Furthermore, The Aurora Press failed to address the connection between Dr. Allen Atkins, vice president of technology for Boeing at Phantom Works (formerly McDonnell Douglas) in St. Louis, Mo., and Starlite. This assessment was further corroborated by internal memos from Dr. Allen R. Atkins, who in 2002 documented Boeing’s direct testing of Starlite samples. Dr. Atkins’ memos describe Boeing engineers conducting thermal and laser tests, with results indicating that 'they had never seen anything like Starlite before,' and urging leadership not to miss a potential technological breakthrough.

The Aurora Press also uncovered evidence that one document had been demonstrably falsified, a claim which was corroborated by Thermashield's CEO. The origin of the NASA document in question is unknown and the document has not been referenced by Thermashield.

The investigation found that claims of NATO's involvement in testing Starlite at White Sands Missile Range were contradicted by official records, specifically through a FOIA request submitted to the United States Department of Defense. The request sought "all reports, memos, and/or email records relevant to the June 1991 testing of Starlite at White Sands Missile Range, a simulated nuclear blast test conducted in partnership with the United Kingdom's Special Air Service (SAS)". The United States Department of Defense responded, stating that they had "completed a search of documents and found no records".

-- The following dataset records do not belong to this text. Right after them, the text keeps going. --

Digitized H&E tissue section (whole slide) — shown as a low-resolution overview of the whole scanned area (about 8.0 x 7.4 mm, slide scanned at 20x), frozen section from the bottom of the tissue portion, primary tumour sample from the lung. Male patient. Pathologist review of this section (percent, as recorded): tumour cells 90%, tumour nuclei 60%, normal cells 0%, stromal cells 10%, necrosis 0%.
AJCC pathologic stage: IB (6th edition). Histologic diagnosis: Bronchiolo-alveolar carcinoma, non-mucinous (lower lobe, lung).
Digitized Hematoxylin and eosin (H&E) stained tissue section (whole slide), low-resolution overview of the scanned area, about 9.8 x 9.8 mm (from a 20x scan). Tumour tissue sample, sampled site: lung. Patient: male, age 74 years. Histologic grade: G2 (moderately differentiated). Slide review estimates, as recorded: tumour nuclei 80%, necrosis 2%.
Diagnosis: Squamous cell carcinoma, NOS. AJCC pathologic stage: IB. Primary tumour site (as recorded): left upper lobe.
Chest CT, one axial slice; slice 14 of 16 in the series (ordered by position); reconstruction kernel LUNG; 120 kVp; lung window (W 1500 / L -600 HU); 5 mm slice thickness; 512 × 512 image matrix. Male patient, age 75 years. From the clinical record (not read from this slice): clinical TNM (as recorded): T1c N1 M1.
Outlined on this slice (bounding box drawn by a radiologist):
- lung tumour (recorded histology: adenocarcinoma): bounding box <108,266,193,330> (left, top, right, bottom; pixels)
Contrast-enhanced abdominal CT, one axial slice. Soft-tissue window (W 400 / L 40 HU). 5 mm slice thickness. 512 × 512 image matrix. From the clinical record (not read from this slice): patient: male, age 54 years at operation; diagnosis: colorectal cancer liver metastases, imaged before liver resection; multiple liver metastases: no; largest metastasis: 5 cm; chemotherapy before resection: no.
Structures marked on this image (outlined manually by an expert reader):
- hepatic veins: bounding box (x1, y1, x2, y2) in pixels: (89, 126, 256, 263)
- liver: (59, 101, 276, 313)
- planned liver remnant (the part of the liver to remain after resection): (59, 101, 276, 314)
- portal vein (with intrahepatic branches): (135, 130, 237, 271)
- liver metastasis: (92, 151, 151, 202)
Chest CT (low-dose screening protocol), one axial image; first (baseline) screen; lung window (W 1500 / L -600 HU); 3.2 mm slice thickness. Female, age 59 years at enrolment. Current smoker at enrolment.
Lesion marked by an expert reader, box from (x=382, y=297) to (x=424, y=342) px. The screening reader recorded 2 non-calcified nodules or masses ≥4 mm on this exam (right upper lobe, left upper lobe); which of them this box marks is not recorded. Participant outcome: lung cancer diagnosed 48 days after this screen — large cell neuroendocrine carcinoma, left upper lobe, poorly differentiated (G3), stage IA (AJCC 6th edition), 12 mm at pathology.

The investigation also examined the alleged endorsement and testing by the Royal Signals and Radar Establishment (RSRE); this claim was disproved by the fact that RSRE had to exist before the alleged tests took place. However, multiple officials from the UK's Ministry of Defence at the time, including Chief Scientific Adviser Sir Ronald Mason and Dr. Keith Lewis, a retired British Ministry of Defence scientific officer, are on public record, such as BBC interviews, confirming the existence and validating the thermal properties of the Starlite invention.

Lastly, the investigation found that the Atomic Weapons Establishment (AWE) categorically denied conducting any tests on Starlite or holding relevant information. In a FOIA request, they stated, "We can confirm that the Atomic Weapons Establishment (AWE) did not carry out any tests on the material... and does not hold any relevant information."